Florida is also trying to instill positive recycling messages earlier in children’s lives, Moore added. The Florida legislature last year approved funding to update the state’s K-12 recycling curriculum, which last got an update in 2000 and doesn’t address the complexities of modern recycling streams and systems, Moore said. Teachers will have access to the new recycling curriculums this fall.
Beverage companies also have a responsibility to be part of the education and engagement effort, said John Mitchell, sustainability manager for Coca-Cola Beverages Florida. The company, which has a bottling facility in Tampa, offers grants to coastal and underserved communities for recycling carts, education programs, or other resources to help provide better access to recycling, he said. The program is a partnership with TRP.
Coca-Cola also piloted several reverse vending machines at Florida universities, as well as zoos and aquariums, where each returned bottle results in a donation to a charity of the resident’s choice, he said. “We’re always looking at ways to incentivize the consumer on the front end to receive some kind of a benefit to continue to recycle,” he said. The effort is part of the company’s larger “World Without Waste” effort to collect and recycle a bottle or can for each one it sells by 2030.

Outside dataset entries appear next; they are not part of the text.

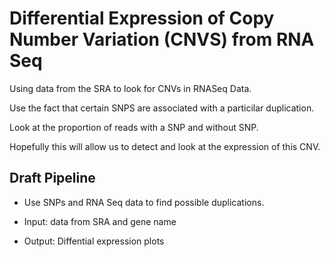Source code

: # Differential Expression of Copy Number Variation (CNVS) from RNA Seq

Using data from the SRA to look for CNVs in RNASeq Data.

Use the fact that certain SNPS are associated with a particilar duplication.

Look at the proportion of reads with a SNP and without SNP.

Hopefully this will allow us to detect and look at the expression of this CNV.


## Draft Pipeline

* Use SNPs and RNA Seq data to find possible duplications.

* Input: data from SRA and gene name

* Output: Diffential expression plots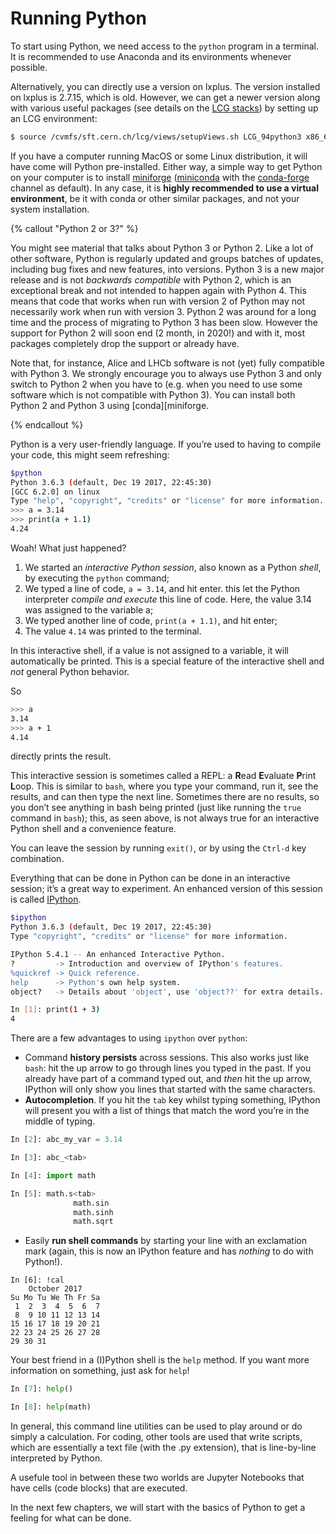 # Running Python

To start using Python, we need access to the `python` program in a terminal. 
It is recommended to use Anaconda and its environments whenever possible.

Alternatively, you can directly use a version on lxplus.
The version installed on lxplus is 2.7.15, which is old. However, we can get
a newer version along with various useful packages
(see details on the [LCG stacks][lcg_stack]) by setting up an LCG environment:

```bash
$ source /cvmfs/sft.cern.ch/lcg/views/setupViews.sh LCG_94python3 x86_64-slc6-gcc62-opt
```

If you have a computer running MacOS or some Linux distribution, it will have
come will Python pre-installed. Either way, a simple way to get Python on your 
computer is to install [miniforge][miniforge] ([miniconda][miniconda] with the [conda-forge][conda-forge] channel
 as default). In any case, it is **highly recommended to use a virtual environment**, be it with conda or other similar packages, and not your system installation.

{% callout "Python 2 or 3?" %}

You might see material that talks about Python 3 or Python 2. Like a lot of other software, 
Python is regularly updated and groups batches of updates, including bug fixes 
and new features, into versions. Python 3 is a new major release and is not _backwards compatible_ with Python 2, which is an exceptional break and not intended to happen again with Python 4. This means that code that works 
when run with version 2 of Python may not necessarily work when run with 
version 3. Python 2 was around for a long time and the process of migrating to Python 3 has been slow. However the support for Python 2 will soon end (2 month, in 2020!) and with it, most packages completely drop the support or already have.

Note that, for instance, Alice and LHCb software is not (yet) fully compatible with Python 3. We strongly encourage you to always use Python 3 and only switch to Python 2 when you have to (e.g. when you need to use some software which is not compatible with Python 3). You can install both Python 2 and Python 3 using 
[conda][miniforge.

{% endcallout %}

Python is a very user-friendly language. If you’re used to having to compile 
your code, this might seem refreshing:

```bash
$python
Python 3.6.3 (default, Dec 19 2017, 22:45:30) 
[GCC 6.2.0] on linux
Type "help", "copyright", "credits" or "license" for more information.
>>> a = 3.14
>>> print(a + 1.1)
4.24

```

Woah! What just happened?

1. We started an _interactive Python session_, also known as a Python _shell_, 
   by executing the `python` command;
2. We typed a line of code, `a = 3.14`, and hit enter. this let the Python interpreter _compile and execute_ this line of code. Here, the value 3.14 was assigned to the variable a;
3. We typed another line of code, `print(a + 1.1)`, and hit enter;
4. The value `4.14` was printed to the terminal.

In this interactive shell, if a value is not assigned to a variable, it will automatically be printed. This is a special feature of the interactive shell and _not_ general Python behavior.

So
```bash
>>> a
3.14
>>> a + 1
4.14
```
directly prints the result.

This interactive session is sometimes called a REPL: a **R**ead **E**valuate 
**P**rint **L**oop. This is similar to `bash`, where you type your command, run 
it, see the results, and can then type the next line. Sometimes there are no 
results, so you don’t see anything in bash being printed (just like running the `true` 
command in `bash`); this, as seen above, is not always true for an interactive Python shell and a convenience feature.

You can leave the session by running `exit()`, or by using the `Ctrl-d` key 
combination.

Everything that can be done in Python can be done in an interactive session; 
it’s a great way to experiment. An enhanced version of this session is called 
[IPython][ipython].

```bash
$ipython
Python 3.6.3 (default, Dec 19 2017, 22:45:30) 
Type "copyright", "credits" or "license" for more information.

IPython 5.4.1 -- An enhanced Interactive Python.
?         -> Introduction and overview of IPython's features.
%quickref -> Quick reference.
help      -> Python's own help system.
object?   -> Details about 'object', use 'object??' for extra details.

In [1]: print(1 + 3)
4

```

There are a few advantages to using `ipython` over `python`:

* Command **history persists** across sessions. This also works just like 
  `bash`: hit the up arrow to go through lines you typed in the past. If you 
  already have part of a command typed out, and _then_ hit the up arrow, 
  IPython will only show you lines that started with the same characters.
* **Autocompletion**. If you hit the `tab` key whilst typing something, IPython 
  will present you with a list of things that match the word you’re in the 
  middle of typing.

```python
In [2]: abc_my_var = 3.14

In [3]: abc_<tab>

In [4]: import math

In [5]: math.s<tab>
              math.sin
              math.sinh
              math.sqrt
```

* Easily **run shell commands** by starting your line with an exclamation mark (again, this is now an IPython feature and has _nothing_ to do with Python!).

```
In [6]: !cal
    October 2017
Su Mo Tu We Th Fr Sa
 1  2  3  4  5  6  7
 8  9 10 11 12 13 14
15 16 17 18 19 20 21
22 23 24 25 26 27 28
29 30 31
```


Your best friend in a (I)Python shell is the `help` method. If you want more 
information on something, just ask for `help`!

```python
In [7]: help()

In [8]: help(math)
```
In general, this command line utilities can be used to play around or do simply a calculation. For coding, other tools are used that write scripts, which are essentially a text file (with the .py extension), that is line-by-line interpreted by Python.

A usefule tool in between these two worlds are Jupyter Notebooks that have cells (code blocks) that are executed.

In the next few chapters, we will start with the basics of Python to get a feeling for what can be done.


[miniforge]: https://github.com/conda-forge/miniforge#download
[miniconda]: https://docs.conda.io/en/latest/miniconda.html
[conda-forge]: https://conda-forge.org/
[ipython]: https://ipython.org/
[lcg_stack]: http://lcginfo.cern.ch/
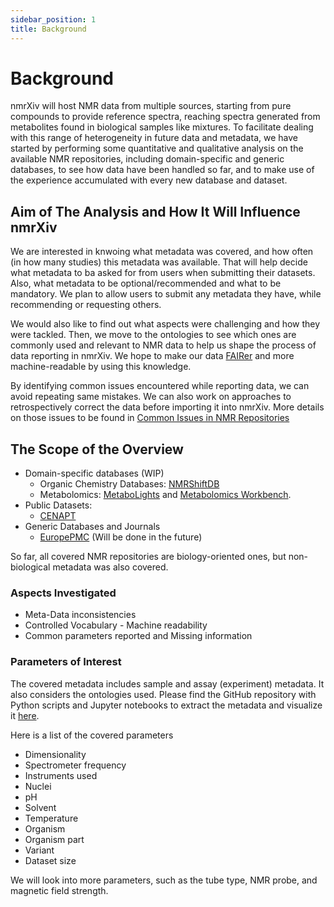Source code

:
 ```yaml
---
sidebar_position: 1
title: Background
---
```

# Background

nmrXiv will host NMR data from multiple sources, starting from pure compounds to provide reference spectra, reaching spectra generated from metabolites found in biological samples like mixtures. To facilitate dealing with this range of heterogeneity in future data and metadata, we have started by performing some quantitative and qualitative analysis on the available NMR repositories, including domain-specific and generic databases, to see how data have been handled so far, and to make use of the experience accumulated with every new database and dataset. 

## Aim of The Analysis and How It Will Influence nmrXiv
We are interested in knwoing what metadata was covered, and how often (in how many studies) this metadata was available. That will help decide what metadata to ba asked for from users when submitting their datasets. Also, what metadata to be optional/recommended and what to be mandatory. We plan to allow users to submit any metadata they have, while recommending or requesting others. 

We would also like to find out what aspects were challenging and how they were tackled. Then, we move to the ontologies to see which ones are commonly used and relevant to NMR data to help us shape the process of data reporting in nmrXiv. We hope to make our data [FAIRer](https://www.go-fair.org/fair-principles/) and more machine-readable by using this knowledge.

By identifying common issues encountered while reporting data, we can avoid repeating same mistakes. We can also work on approaches to retrospectively correct the data before importing it into nmrXiv. More details on those issues to be found in [Common Issues in NMR Repositories](/docs/advanced-guides/nmr-repositories/common-issues-encountered-in-nmr-repositories.md)

## The Scope of the Overview

* Domain-specific databases (WIP)
    * Organic Chemistry Databases: [NMRShiftDB](https://nmrshiftdb.nmr.uni-koeln.de/)
    * Metabolomics: [MetaboLights](https://www.ebi.ac.uk/metabolights/) and [Metabolomics Workbench](https://www.metabolomicsworkbench.org/).
* Public Datasets:
    * [CENAPT](https://dataverse.harvard.edu/dataverse/cenapt)
* Generic Databases and Journals
    * [EuropePMC](https://europepmc.org/) (Will be done in the future)

So far, all covered NMR repositories are biology-oriented ones, but non-biological metadata was also covered.  

### Aspects Investigated
 - Meta-Data inconsistencies
 - Controlled Vocabulary - Machine readability
 - Common parameters reported and Missing information

### Parameters of Interest
The covered metadata includes sample and assay (experiment) metadata. It also considers the ontologies used. Please find the GitHub repository with Python scripts and Jupyter notebooks to extract the metadata and visualize it [here](https://github.com/NFDI4Chem/repo-scripts).

Here is a list of the covered parameters
 - Dimensionality
 - Spectrometer frequency
 - Instruments used
 - Nuclei
 - pH
 - Solvent 
 - Temperature
 - Organism
 - Organism part
 - Variant
 - Dataset size

 We will look into more parameters, such as the tube type, NMR probe, and magnetic field strength. 
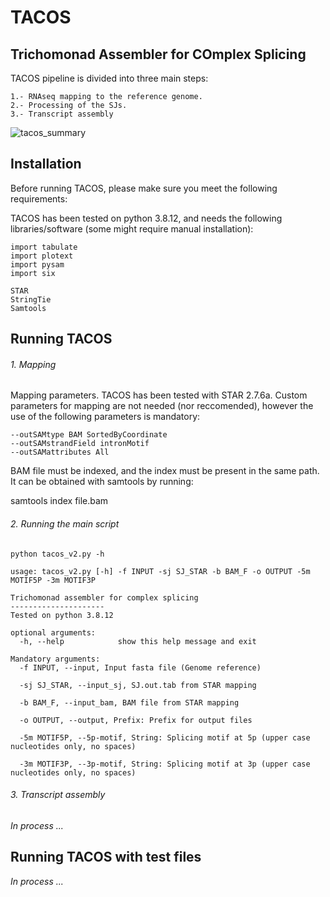 # TACOS
## Trichomonad Assembler for COmplex Splicing

TACOS pipeline is divided into three main steps:
```
1.- RNAseq mapping to the reference genome.
2.- Processing of the SJs.
3.- Transcript assembly
```

![tacos_summary](https://user-images.githubusercontent.com/45425927/219090905-d3c7e9dd-7d35-4b2a-929c-e44cd968ffc0.jpg)


## Installation
Before running TACOS, please make sure you meet the following requirements:

TACOS has been tested on python 3.8.12, and needs the following libraries/software (some might require manual installation):

```
import tabulate
import plotext
import pysam
import six

STAR
StringTie
Samtools
```

## Running TACOS

###### 1. Mapping 
Mapping parameters. TACOS has been tested with STAR 2.7.6a.
Custom parameters for mapping are not needed (nor reccomended), however the use of the following parameters is mandatory:

```
--outSAMtype BAM SortedByCoordinate 
--outSAMstrandField intronMotif 
--outSAMattributes All
```

BAM file must be indexed, and the index must be present in the same path.
It can be obtained with samtools by running:

samtools index file.bam

###### 2. Running the main script

```
python tacos_v2.py -h 

usage: tacos_v2.py [-h] -f INPUT -sj SJ_STAR -b BAM_F -o OUTPUT -5m MOTIF5P -3m MOTIF3P

Trichomonad assembler for complex splicing
---------------------
Tested on python 3.8.12

optional arguments:
  -h, --help            show this help message and exit

Mandatory arguments:
  -f INPUT, --input, Input fasta file (Genome reference)
                        
  -sj SJ_STAR, --input_sj, SJ.out.tab from STAR mapping
                        
  -b BAM_F, --input_bam, BAM file from STAR mapping
                        
  -o OUTPUT, --output, Prefix: Prefix for output files
                        
  -5m MOTIF5P, --5p-motif, String: Splicing motif at 5p (upper case nucleotides only, no spaces)
                        
  -3m MOTIF3P, --3p-motif, String: Splicing motif at 3p (upper case nucleotides only, no spaces)
```

###### 3. Transcript assembly 

*In process ...*

## Running TACOS with test files

*In process ...*

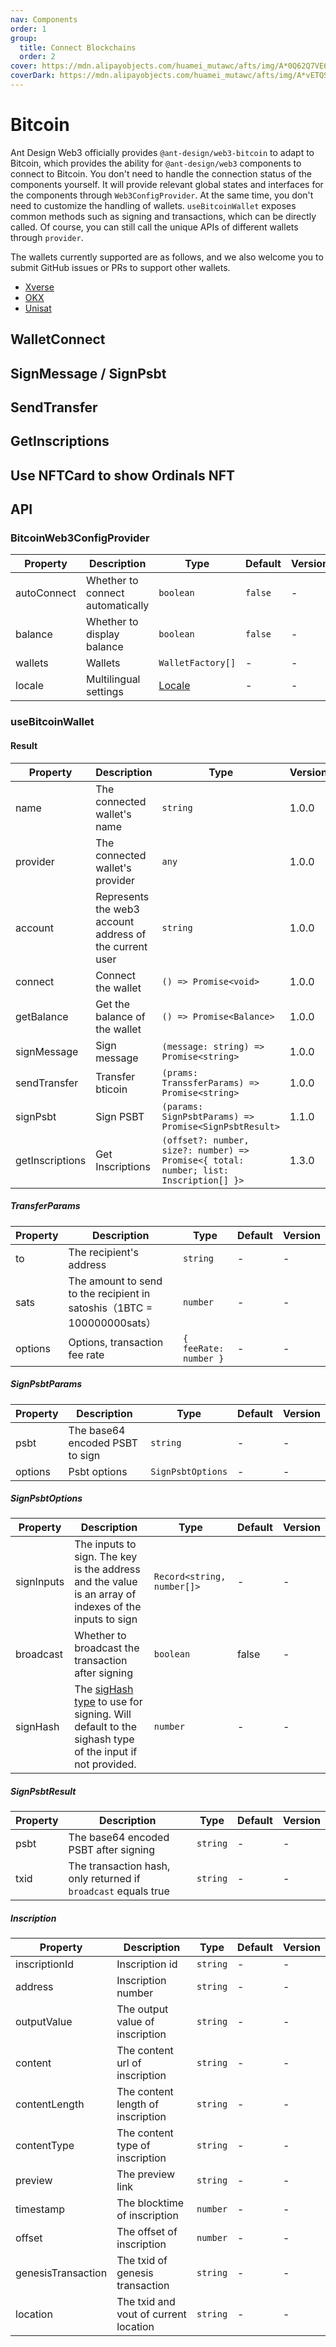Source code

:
 ```yaml
---
nav: Components
order: 1
group:
  title: Connect Blockchains
  order: 2
cover: https://mdn.alipayobjects.com/huamei_mutawc/afts/img/A*0Q62Q7VE6ncAAAAAAAAAAAAADlrGAQ/original
coverDark: https://mdn.alipayobjects.com/huamei_mutawc/afts/img/A*vETQSJI75-4AAAAAAAAAAAAADlrGAQ/original
---
```


# Bitcoin

Ant Design Web3 officially provides `@ant-design/web3-bitcoin` to adapt to Bitcoin, which provides the ability for `@ant-design/web3` components to connect to Bitcoin. You don't need to handle the connection status of the components yourself. It will provide relevant global states and interfaces for the components through `Web3ConfigProvider`. At the same time, you don't need to customize the handling of wallets. `useBitcoinWallet` exposes common methods such as signing and transactions, which can be directly called. Of course, you can still call the unique APIs of different wallets through `provider`.

The wallets currently supported are as follows, and we also welcome you to submit GitHub issues or PRs to support other wallets.

- [Xverse](https://docs.xverse.app/sats-connect)
- [OKX](https://www.okx.com/web3/build/docs/sdks/chains/bitcoin/provider)
- [Unisat](https://docs.unisat.io/dev/unisat-developer-service/unisat-wallet)

## WalletConnect

<code src="./demos/basic.tsx"></code>

## SignMessage / SignPsbt

<code src="./demos/sign.tsx"></code>

## SendTransfer

<code src="./demos/send-transfer.tsx"></code>

## GetInscriptions

<code src="./demos/get-inscriptions.tsx"></code>

## Use NFTCard to show Ordinals NFT

<code src="./demos/ordinals.tsx"></code>

## API

### BitcoinWeb3ConfigProvider

| Property | Description | Type | Default | Version |
| --- | --- | --- | --- | --- |
| autoConnect | Whether to connect automatically | `boolean` | `false` | - |
| balance | Whether to display balance | `boolean` | `false` | - |
| wallets | Wallets | `WalletFactory[]` | - | - |
| locale | Multilingual settings | [Locale](https://github.com/ant-design/ant-design-web3/blob/main/packages/common/src/locale/en_US.ts) | - | - |

### useBitcoinWallet

#### Result

| Property | Description | Type | Version |
| --- | --- | --- | --- |
| name | The connected wallet's name | `string` | 1.0.0 |
| provider | The connected wallet's provider | `any` | 1.0.0 |
| account | Represents the web3 account address of the current user | `string` | 1.0.0 |
| connect | Connect the wallet | `() => Promise<void>` | 1.0.0 |
| getBalance | Get the balance of the wallet | `() => Promise<Balance>` | 1.0.0 |
| signMessage | Sign message | `(message: string) => Promise<string>` | 1.0.0 |
| sendTransfer | Transfer bticoin | `(prams: TranssferParams) => Promise<string>` | 1.0.0 |
| signPsbt | Sign PSBT | `(params: SignPsbtParams) => Promise<SignPsbtResult>` | 1.1.0 |
| getInscriptions | Get Inscriptions | `(offset?: number, size?: number) => Promise<{ total: number; list: Inscription[] }>` | 1.3.0 |

##### TransferParams

| Property | Description | Type | Default | Version |
| --- | --- | --- | --- | --- |
| to | The recipient's address | `string` | - | - |
| sats | The amount to send to the recipient in satoshis（1BTC = 100000000sats） | `number` | - | - |
| options | Options, transaction fee rate | `{ feeRate: number }` | - | - |

##### SignPsbtParams

| Property | Description                     | Type              | Default | Version |
| -------- | ------------------------------- | ----------------- | ------- | ------- |
| psbt     | The base64 encoded PSBT to sign | `string`          | -       | -       |
| options  | Psbt options                    | `SignPsbtOptions` | -       | -       |

##### SignPsbtOptions

| Property | Description | Type | Default | Version |
| --- | --- | --- | --- | --- |
| signInputs | The inputs to sign. The key is the address and the value is an array of indexes of the inputs to sign | `Record<string, number[]>` | - | - |
| broadcast | Whether to broadcast the transaction after signing | `boolean` | false | - |
| signHash | The [sigHash type](https://github.com/bitcoinjs/bitcoinjs-lib/blob/master/src/transaction.d.ts#L21) to use for signing. Will default to the sighash type of the input if not provided. | `number` | - | - |

##### SignPsbtResult

| Property | Description | Type | Default | Version |
| --- | --- | --- | --- | --- |
| psbt | The base64 encoded PSBT after signing | `string` | - | - |
| txid | The transaction hash, only returned if `broadcast` equals true | `string` | - | - |

##### Inscription

| Property           | Description                           | Type     | Default | Version |
| ------------------ | ------------------------------------- | -------- | ------- | ------- |
| inscriptionId      | Inscription id                        | `string` | -       | -       |
| address            | Inscription number                    | `string` | -       | -       |
| outputValue        | The output value of inscription       | `string` | -       | -       |
| content            | The content url of inscription        | `string` | -       | -       |
| contentLength      | The content length of inscription     | `string` | -       | -       |
| contentType        | The content type of inscription       | `string` | -       | -       |
| preview            | The preview link                      | `string` | -       | -       |
| timestamp          | The blocktime of inscription          | `number` | -       | -       |
| offset             | The offset of inscription             | `number` | -       | -       |
| genesisTransaction | The txid of genesis transaction       | `string` | -       | -       |
| location           | The txid and vout of current location | `string` | -       | -       |
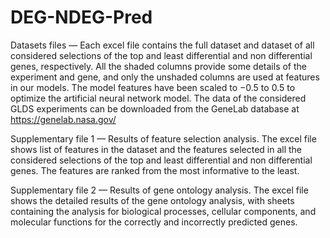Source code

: # DEG-NDEG-Pred

Datasets files — Each excel file contains the full dataset and dataset of all considered selections of the top and least differential and non differential genes, respectively. All the shaded columns provide some details of the experiment and gene, and only the unshaded columns are used at features in our models. The model features have been scaled to −0.5 to 0.5 to optimize the artificial neural network model. The data of the considered GLDS experiments can be downloaded from the GeneLab database at https://genelab.nasa.gov/ 

Supplementary file 1 — Results of feature selection analysis.
The excel file shows list of features in the dataset and the features selected in all the considered selections of the top and least differential and non differential genes. The features are ranked from the most informative to the least.

Supplementary file 2 — Results of gene ontology analysis.
The excel file shows the detailed results of the gene ontology analysis, with sheets containing the analysis for biological processes, cellular components, and molecular functions for the correctly and incorrectly predicted genes.
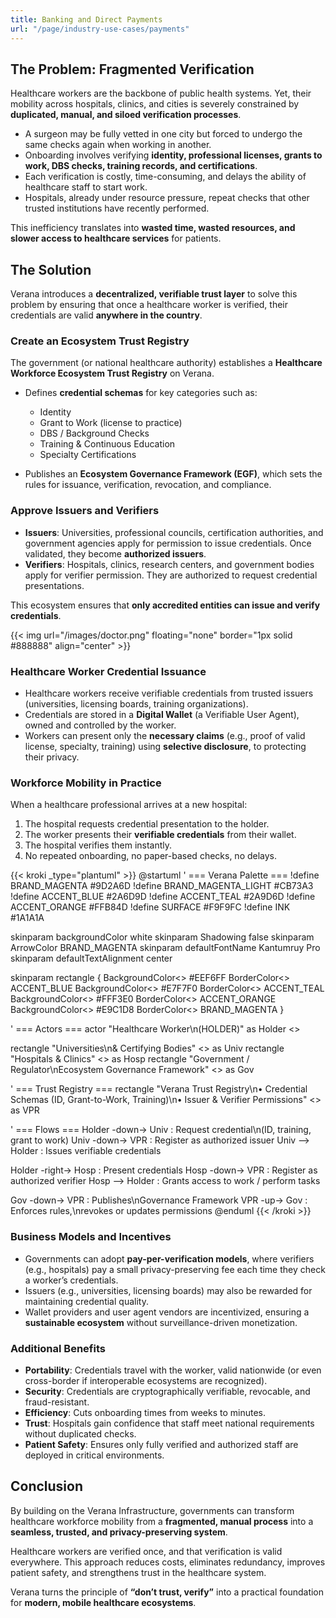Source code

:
 ```yaml
---
title: Banking and Direct Payments
url: "/page/industry-use-cases/payments"
---
```


## The Problem: Fragmented Verification

Healthcare workers are the backbone of public health systems. Yet, their mobility across hospitals, clinics, and cities is severely constrained by **duplicated, manual, and siloed verification processes**.  

- A surgeon may be fully vetted in one city but forced to undergo the same checks again when working in another.
- Onboarding involves verifying **identity, professional licenses, grants to work, DBS checks, training records, and certifications**.
- Each verification is costly, time-consuming, and delays the ability of healthcare staff to start work.
- Hospitals, already under resource pressure, repeat checks that other trusted institutions have recently performed.  

This inefficiency translates into **wasted time, wasted resources, and slower access to healthcare services** for patients.

## The Solution

Verana introduces a **decentralized, verifiable trust layer** to solve this problem by ensuring that once a healthcare worker is verified, their credentials are valid **anywhere in the country**.

### Create an Ecosystem Trust Registry

The government (or national healthcare authority) establishes a **Healthcare Workforce Ecosystem Trust Registry** on Verana.  

- Defines **credential schemas** for key categories such as:
  - Identity  
  - Grant to Work (license to practice)  
  - DBS / Background Checks  
  - Training & Continuous Education  
  - Specialty Certifications  

- Publishes an **Ecosystem Governance Framework (EGF)**, which sets the rules for issuance, verification, revocation, and compliance.

### Approve Issuers and Verifiers

- **Issuers**: Universities, professional councils, certification authorities, and government agencies apply for permission to issue credentials. Once validated, they become **authorized issuers**.  
- **Verifiers**: Hospitals, clinics, research centers, and government bodies apply for verifier permission. They are authorized to request credential presentations.  

This ecosystem ensures that **only accredited entities can issue and verify credentials**.


{{< img url="/images/doctor.png" floating="none" border="1px solid #888888" align="center" >}}

### Healthcare Worker Credential Issuance

- Healthcare workers receive verifiable credentials from trusted issuers (universities, licensing boards, training organizations).  
- Credentials are stored in a **Digital Wallet** (a Verifiable User Agent), owned and controlled by the worker.  
- Workers can present only the **necessary claims** (e.g., proof of valid license, specialty, training) using **selective disclosure**, to protecting their privacy.

### Workforce Mobility in Practice

When a healthcare professional arrives at a new hospital:  

1. The hospital requests credential presentation to the holder.  
2. The worker presents their **verifiable credentials** from their wallet.  
3. The hospital verifies them instantly.  
4. No repeated onboarding, no paper-based checks, no delays.  

{{< kroki _type="plantuml" >}}
@startuml
' === Verana Palette ===
!define BRAND_MAGENTA #9D2A6D
!define BRAND_MAGENTA_LIGHT #CB73A3
!define ACCENT_BLUE #2A6D9D
!define ACCENT_TEAL #2A9D6D
!define ACCENT_ORANGE #FFB84D
!define SURFACE #F9F9FC
!define INK #1A1A1A

skinparam backgroundColor white
skinparam Shadowing false
skinparam ArrowColor BRAND_MAGENTA
skinparam defaultFontName Kantumruy Pro
skinparam defaultTextAlignment center

skinparam rectangle {
  BackgroundColor<<holder>> #EEF6FF
  BorderColor<<holder>> ACCENT_BLUE
  BackgroundColor<<issuer>> #E7F7F0
  BorderColor<<issuer>> ACCENT_TEAL
  BackgroundColor<<verifier>> #FFF3E0
  BorderColor<<verifier>> ACCENT_ORANGE
  BackgroundColor<<governance>> #E9C1D8
  BorderColor<<governance>> BRAND_MAGENTA
}

' === Actors ===
actor "Healthcare Worker\n(HOLDER)" as Holder <<holder>>

rectangle "Universities\n& Certifying Bodies" <<issuer>> as Univ
rectangle "Hospitals & Clinics" <<verifier>> as Hosp
rectangle "Government / Regulator\nEcosystem Governance Framework" <<governance>> as Gov

' === Trust Registry ===
rectangle "Verana Trust Registry\n• Credential Schemas (ID, Grant-to-Work, Training)\n• Issuer & Verifier Permissions" <<governance>> as VPR

' === Flows ===
Holder -down-> Univ : Request credential\n(ID, training, grant to work)
Univ -down-> VPR : Register as authorized issuer
Univ --> Holder : Issues verifiable credentials

Holder -right-> Hosp : Present credentials
Hosp -down-> VPR : Register as authorized verifier
Hosp --> Holder : Grants access to work / perform tasks

Gov -down-> VPR : Publishes\nGovernance Framework
VPR -up-> Gov : Enforces rules,\nrevokes or updates permissions
@enduml
{{< /kroki >}}

### Business Models and Incentives

- Governments can adopt **pay-per-verification models**, where verifiers (e.g., hospitals) pay a small privacy-preserving fee each time they check a worker’s credentials.  
- Issuers (e.g., universities, licensing boards) may also be rewarded for maintaining credential quality.  
- Wallet providers and user agent vendors are incentivized, ensuring a **sustainable ecosystem** without surveillance-driven monetization.

### Additional Benefits

- **Portability**: Credentials travel with the worker, valid nationwide (or even cross-border if interoperable ecosystems are recognized).  
- **Security**: Credentials are cryptographically verifiable, revocable, and fraud-resistant.  
- **Efficiency**: Cuts onboarding times from weeks to minutes.  
- **Trust**: Hospitals gain confidence that staff meet national requirements without duplicated checks.  
- **Patient Safety**: Ensures only fully verified and authorized staff are deployed in critical environments.

## Conclusion

By building on the Verana Infrastructure, governments can transform healthcare workforce mobility from a **fragmented, manual process** into a **seamless, trusted, and privacy-preserving system**.  

Healthcare workers are verified once, and that verification is valid everywhere. This approach reduces costs, eliminates redundancy, improves patient safety, and strengthens trust in the healthcare system.  

Verana turns the principle of **“don’t trust, verify”** into a practical foundation for **modern, mobile healthcare ecosystems**.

Speakers also acknowledged that residents aren’t the only ones responsible for improving the state and national recycling system. Elizabeth DeWitt, president and CEO of the Florida Beverage Association, said beverage manufacturers want to partner with the local community to make recycling programs better and to return as many bottles to become new bottles. Manufacturers are also committing to using less material in their packaging, reducing waste from production facilities and conserving water and energy used in manufacturing and bottling facilities.
Waste Management has pledged to recycle some of the material it collects to make new products, including employee uniforms, Robinson said.
“We've evolved from recycling for recycling's sake to understanding that we have a bigger role to play in reducing greenhouse gas emissions and looking at the impact we all have on our environment.